Our mom helped run the accounts and our dad was in some ways Mana-ma’s muscle, along with Uncle Tau (not our uncle by blood). They didn’t often have to be muscle, thankfully, but if people weren’t pulling their weight they’d have a quiet word with them. But they weren’t Mana-ma’s right-hand men; her most trusted advisors were Kieran, Niran and Daniel.

When we were sixteen, Kieran, Niran and Daniel were aged about twenty-seven to thirty. They’re probably still her main muscle. She’d groomed them for the role since they were little. Loyal as watchdogs, and just as scary.

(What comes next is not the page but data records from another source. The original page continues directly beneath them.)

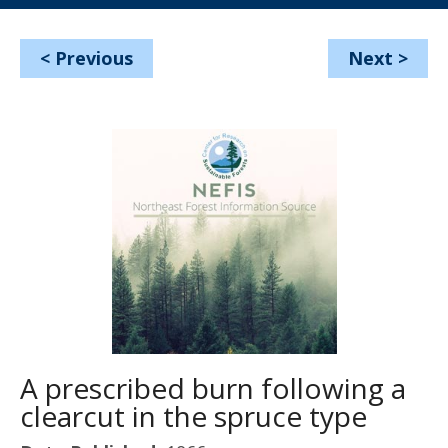
<
Previous
Next
>
A prescribed burn following a
clearcut in the spruce type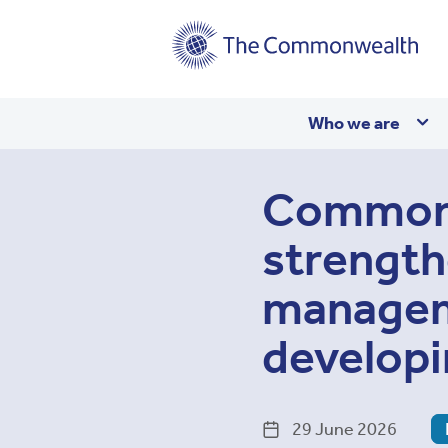
Main
Who we are
navigation
Commonw
strength
manageme
developi
29 June 2026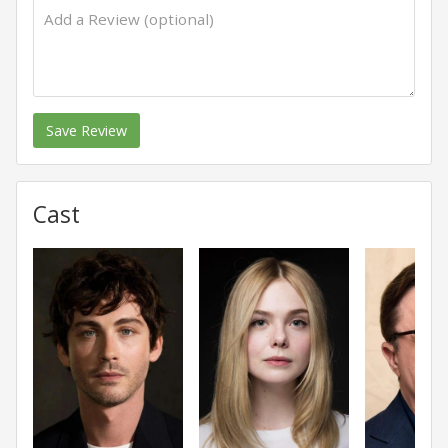
Save Review
Cast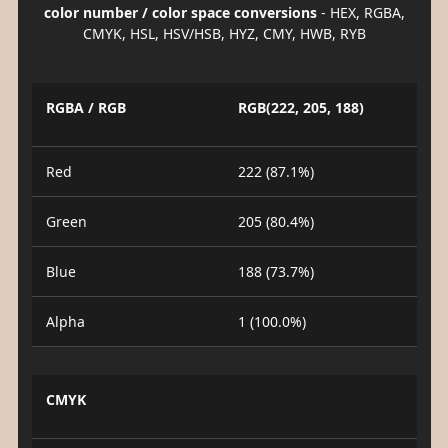
color number / color space conversions
- HEX, RGBA,
CMYK, HSL, HSV/HSB, HYZ, CMY, HWB, RYB
RGBA / RGB
RGB(222, 205, 188)
Red
222 (87.1%)
Green
205 (80.4%)
Blue
188 (73.7%)
Alpha
1 (100.0%)
CMYK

After our heart attack, everyone in the Hearth was very nice to us. We didn’t have to do our chores (we couldn’t really, anyway, we were so weak). Our friends came by the house a lot and we played cards. Taema and I played on the same team because otherwise it’d be too easy to cheat. Our friends were shy around us, not wanting to meet our eyes. They knew we were probably dying, and it embarrassed them. Made me want to force them to look at us, right in the eyes; but if I’d done that, they probably wouldn’t have come back and played cards again.

We’d ask Mom and Dad how much time we had left, but they didn’t want to answer. We heard them murmuring at night in the other room, but even though we pressed our ears to the doorjamb, we couldn’t hear anything. We knew they were talking about us, though, from the tone. Hushed, worried. Nervous.